Clara Beth Novotny
When Clara Beth Novotny came to West Virginia University in 2012, the Rhodes Scholarship wasn’t on her radar. And it wouldn’t be until the spring of her junior year.
That’s when Dr. Ken Blemings, her biochemistry advisor and dean of the Honors College, mentioned the Rhodes Scholarship and encouraged her to apply.
A former Honors College student and WVU Foundation Scholar, Novotny graduated with dual degrees in biochemistry in the Davis College of Agriculture, Natural Resources and Design, and in Spanish literature, language and linguistics in the Eberly College of Arts and Sciences.
“I did not spend my four years of college working specifically with the Rhodes in mind,” she admits.
During the application process, however, she realized she had assembled many experiences that fulfilled the Rhodes criteria.
“WVU offers so many programs to enrich an education much further than simply the completion of a bachelor’s degree. These opportunities make WVU students just as competitive for national scholarships as students at the most expensive private schools.”
Novotny, of Falling Waters, West Virginia, was one of 208 finalists selected from 869 nominated by United States colleges and universities. She interviewed in Chicago with the District XI Committee of Selection in late November.
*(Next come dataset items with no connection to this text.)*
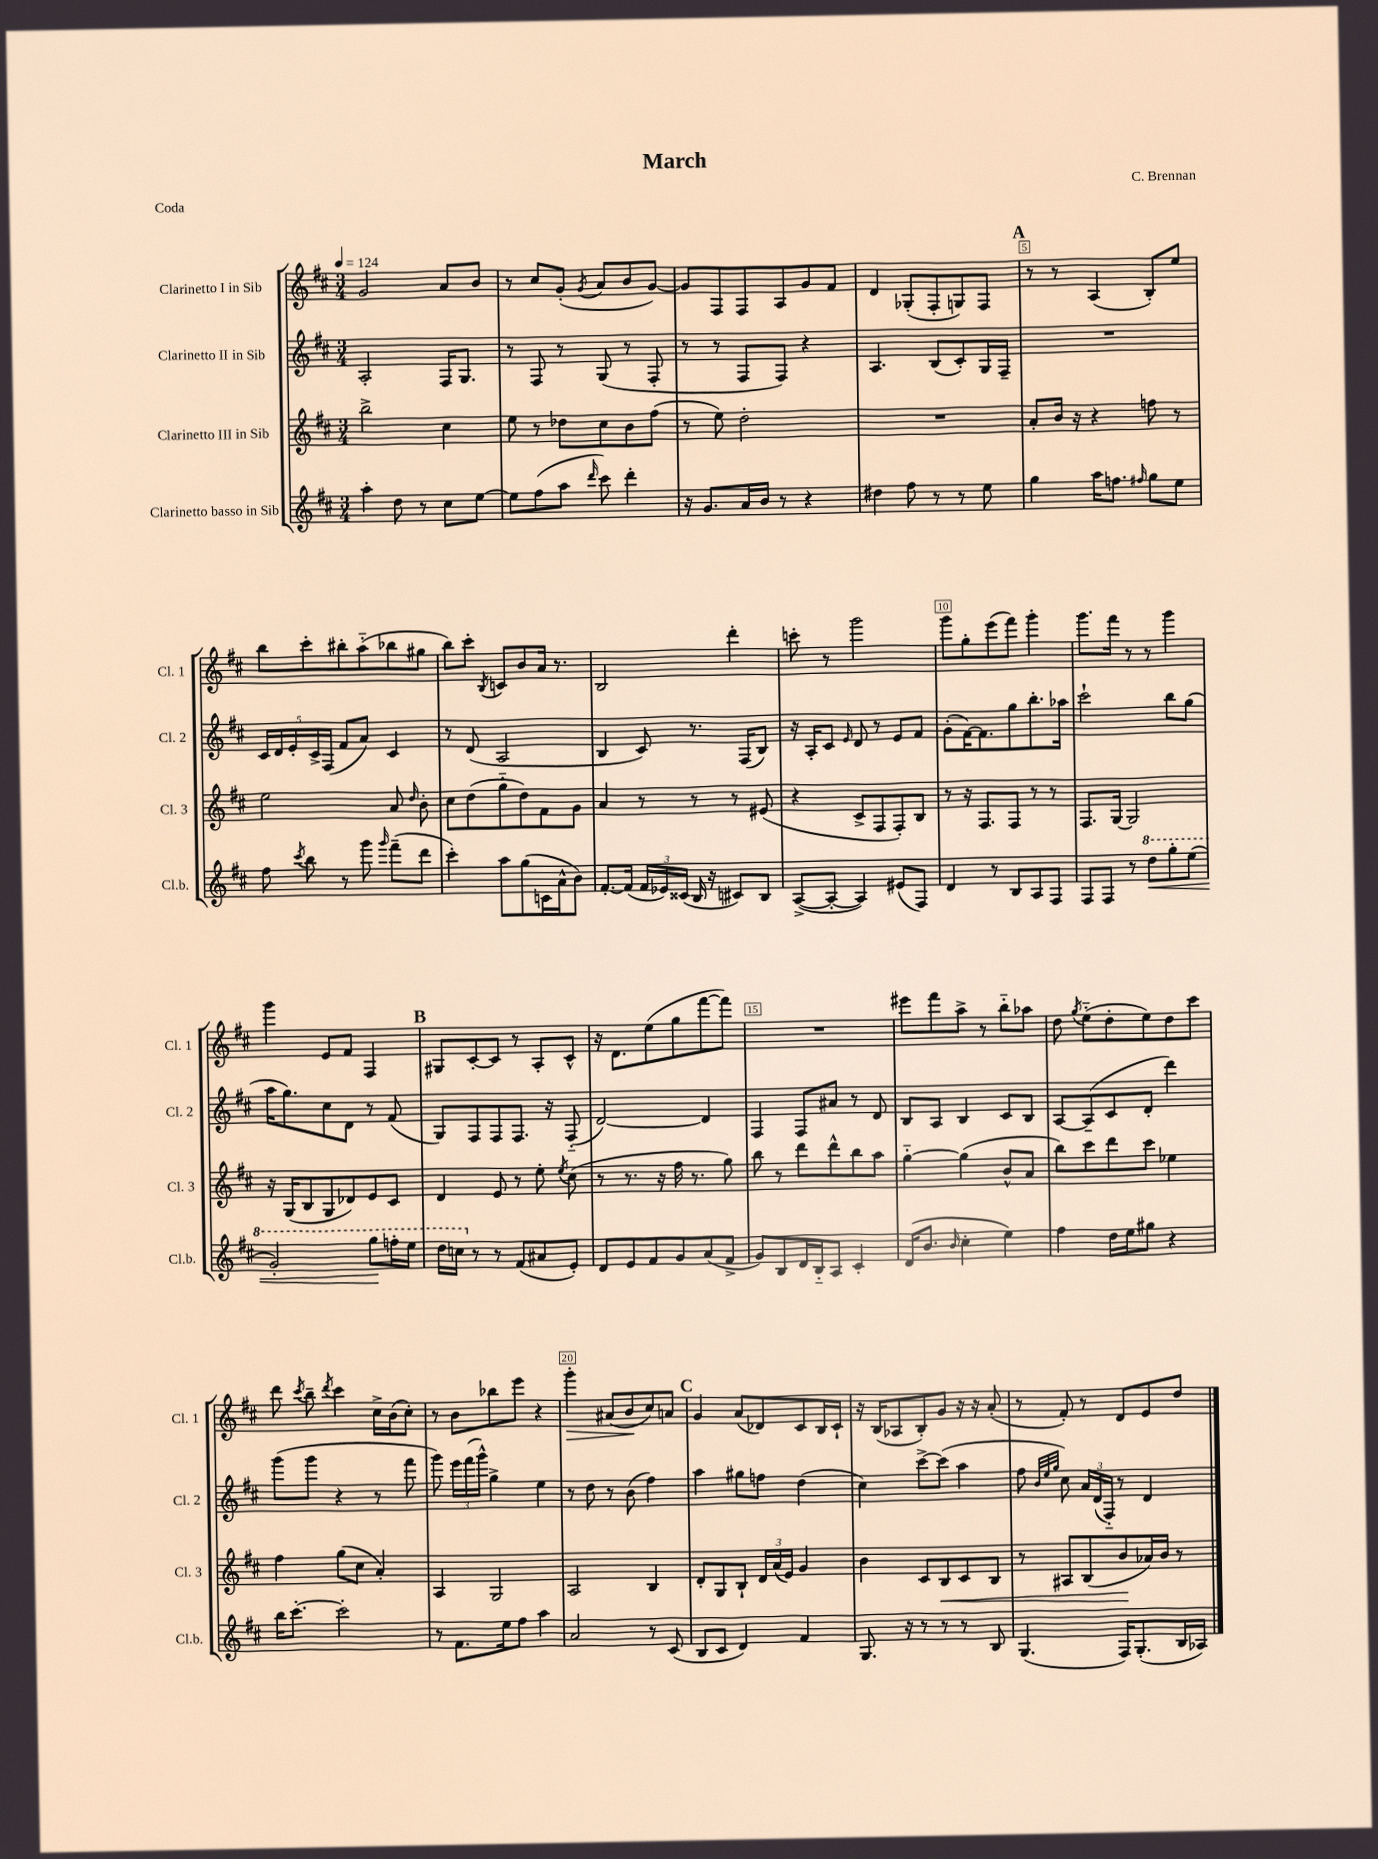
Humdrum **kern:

**kern	**kern	**kern	**kern
*staff4	*staff3	*staff2	*staff1
*clefG2	*clefG2	*clefG2	*clefG2
*k[f#c#]	*k[f#c#]	*k[f#c#]	*k[f#c#]
*M3/4	*M3/4	*M3/4	*M3/4
*MM124	*MM124	*MM124	*MM124
4aa'	2bb^	2A'	2g
8dd	.	.	.
8r	.	.	.
8cc#	4cc#	16F#	8a
.	.	8.G	.
[8ee	.	.	8b
=	=	=	=
8ee]	8ee	8r	8r
(8ff#	8r	8F#	8cc#
8aa	8dd-	8r	(8g'
16qqddd	.	.	8qg
8ccc#)	8cc#	(8G	8a
4ddd'	8b	8r	8b
.	(8ff#	8F#'	[8g)
=	=	=	=
16r	8r	8r	8g]
8.g	.	.	.
.	8ee)	8r	8F#
16a	2dd'	8F#	8F#
16b	.	.	.
8r	.	8F#)	8A
4r	.	4r	8g
.	.	.	8f#
=	=	=	=
4dd#	2.r	4.A	4d
8ff#	.	.	(8G-'
8r	.	(8B	8F#'
8r	.	8c#')	8G)
8ee	.	16G	8F#
.	.	16F#~	.
=	=	=	=
4gg	8a'	2.r	8r
.	16b	.	8r
.	16r	.	.
16aa	4r	.	(4A
8.ff	.	.	.
16qqff#	.	.	.
8gg	8ff	.	8B')
8ee	8r	.	8ee
=	=	=	=
8ff#	2ee	20c#	8bb
.	.	20d	.
.	.	20e'	.
8qccc#	.	.	.
8bb	.	.	8ccc#'
.	.	20c#^	.
.	.	(20F#	.
8r	.	8f#	8bb#'
8ggg	.	8a)	(8aa'~
16qqggg	.	.	.
(8fff#~	8a	4c#	8bb-
.	16qqdd	.	.
8ddd	8b'	.	8gg#
=	=	=	=
4ccc#')	8cc#	8r	8bb)
.	(8dd	(8d	8ccc#'
.	.	.	8qB
8aa	8gg'~	2A	8c
(8gg	8dd)	.	8b
16c	8f#	.	16a
16a^^	.	.	8.r
8b)	8g	.	.
=	=	=	=
[8.f#'	4a	4B	2B
(16f#]	.	.	.
24f#	8r	8c#)	.
24e-)	.	.	.
(24c##	.	.	.
16B	8r	8.r	.
16r	.	.	.
8c#)	8r	.	4ddd'
.	.	(16F#	.
8B	(8e#	8B)	.
=	=	=	=
([8A^	4r	16r	8ccc'
.	.	16A'	.
8A'_	.	8c#	8r
.	.	16qqe	.
4A])	8c#^	8d	2ggg
.	8F#	8r	.
(8e#	8F#')	8e	.
8F#)	8B	8f#	.
=	=	=	=
4d	8r	(8g'	8ggg
.	16r	[16f#)	8gg'
.	8.F#	8.f#]	.
8r	.	.	(8eee
8B	8F#	8gg	8fff#)
8A	8r	8.bb'	4ggg'
8F#	8r	.	.
.	.	16aa-	.
=	=	=	=
8F#	8.F#	2ccc#`	8.ggg
8F#	.	.	.
.	[16G	.	16fff#
8r	2G]	.	8r
8ddd	.	.	8r
8ggg'	.	8bb	4ggg
(8eee	.	(8gg	.
=	=	=	=
2gg')	16r	16aa	4ggg
.	(16G	8.gg)	.
.	8B	.	.
.	8G	8cc#	8e
.	8d-)	8d	8f#
8ggg	8e	8r	4F#
16fff'	8c#	(8f#	.
16eee	.	.	.
=	=	=	=
16ddd	4d	8G)	8G#
16ccc	.	.	.
8r	.	8F#	[8c#'
8r	8e	8F#	8c#]
(8f#	8r	8.F#	8r
8a#	8ee'	.	8A'
.	.	16r	.
.	8qee	.	.
8e')	(8cc#	(8F#'~	8c#^^
=	=	=	=
8d	8r	[2d)	16r
.	.	.	8.d
8e	8.r	.	.
8f#	.	.	(8ee
.	16r	.	.
8g	16ff#	.	8gg
.	8.r	.	.
(8a	.	4d]	[8fff#
8f#^	8gg)	.	8fff#])
=	=	=	=
8g)	8bb	4F#	2.r
8B	8r	.	.
16d	8ddd	8F#	.
16B'~	.	.	.
8A	8ddd^^	8a#	.
4c#'	8bb	8r	.
.	8aa	8d	.
=	=	=	=
(16d	[4gg'~	8B	8eee#
8.b	.	.	.
.	.	8A	8fff#
16qqb	.	.	.
4cc#'	(4gg]	4B	8aa^
.	.	.	8r
4ee)	8b^^	8c#	8bb'~
.	8a	8B	8aa-
=	=	=	=
4ff#	8bb)	[8A	8dd
.	.	.	8qgg
.	8ccc#	(8A~]	(8ee'~
16dd	8ddd	8c#	8dd'
16ee	.	.	.
8gg#	8ccc#	8d'	8ee)
4r	4ee-	4ddd)	8dd
.	.	.	8ccc#
=	=	=	=
16bb	4ff#	(8ggg	8ddd
[8.ccc#'	.	.	.
.	.	.	8qccc#
.	.	8ggg	8bb~
.	.	.	8qddd
2ccc#']	(8gg	4r	4ccc#
.	8cc#	.	.
.	4a')	8r	16cc#^
.	.	.	(16b
.	.	8fff#	8cc#')
=	=	=	=
8r	4A	8ggg)	8r
8.f#	.	24eee	8b
.	.	(24fff#	.
.	.	24ggg^^)	.
.	2G	4gg^	8bb-
16ee	.	.	.
8ff#	.	.	8eee
4aa	.	4ee	4r
=	=	=	=
2a	2A	8r	4ggg'
.	.	8dd	.
.	.	8r	(8a#
.	.	(8b	8b
8r	4B	4ff#)	8cc#)
(8c#	.	.	8a
=	=	=	=
8B	8d'	4aa	4g
8c#	8G	.	.
4d)	8B`	8gg#	(8a
.	24d	8ff	8d-)
.	(24a	.	.
.	24e)	.	.
4f#	4g	(4dd	8c#
.	.	.	16B
.	.	.	16c#`
=	=	=	=
8.G	4b	4cc#)	16r
.	.	.	(16B
.	.	.	8A-
16r	.	.	.
8r	8c#	[8ccc#^	8B')
8r	8B	(8ccc#]	8g
8r	8c#	4aa	16r
.	.	.	16r
8B	8B	.	(8a'
=	=	=	=
(4.G	8r	8ff#	8r
.	.	32qqb	.
.	.	32qqee	.
.	.	32qqgg	.
.	8A#	8cc#)	8f#')
.	(8B	24a	8r
.	.	(24d	.
.	.	24F#'~)	.
16F#)	8b	8r	8d
(8.G'	.	.	.
.	16a-)	4d	8e
.	16b	.	.
16B	8r	.	8dd
16A-)	.	.	.
==	==	==	==
*-	*-	*-	*-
While she was not among the 32 elected for the Class of 2016, Novotny intends to chart a future that mirrors the original goal for Rhodes Scholars: to make an important and positive impact throughout the world.
“Many women around the world lack a fundamental ability to care for and control their personal health or support the health of their children. I hope to work as a physician, scientist and advocate in the field of reproductive health to restore this autonomy and empower women.”
At WVU, she says she’s learned the importance of being a global citizen. She studied abroad in northern and southern Spain. Took diverse classes on topics ranging from the molecular mechanism of cancer cell growth to Spanish-English interpretation in medical and legal settings. And she has traveled to Honduras to do humanitarian and medical work.
“On those trips (to Honduras), I met mothers ages 13 to 50 who lacked any access to reproductive healthcare before or during their pregnancy because of financial limitations, proximity to a medical center or societal stigma. This endangers the health and opportunities for the mother, the baby and the families involved.”
Her goal is to help alleviate those issues and expand healthcare access for women across the globe.
Along the way, you can count on her inspiring others, particularly young girls, to pursue careers in STEM (science, technology, engineering and math) fields. She’s already spent a summer as a WVU Extension Service 4-H STEM Ambassador teaching courses and hosting hands-on demonstrations for children in rural areas.
It’s one way she pays tribute to her sixth grade science teacher’s transformative impact on her life. That teacher, Michelle Adams, noticed Novotny’s interest in physics lectures and suggested she apply to the West Virginia Governor’s School for Math and Science.
At age 12, Novotny attended the two-week camp and found herself “totally captivated by the field of science” — a feeling that compelled her to attend summer science academies, enter science fairs and take as many science classes as possible.
“STEM subjects have a stigma of being too difficult for many young students, but I strongly disagree,” she says.
“In my time at WVU, I have learned that as a young woman in science, I ought to be confident in my field and try to encourage young students to pursue science confidently as well.”
And someday those confident students will also find recognition for their accomplishments — such as becoming a Rhodes Scholarship finalist — on their radar.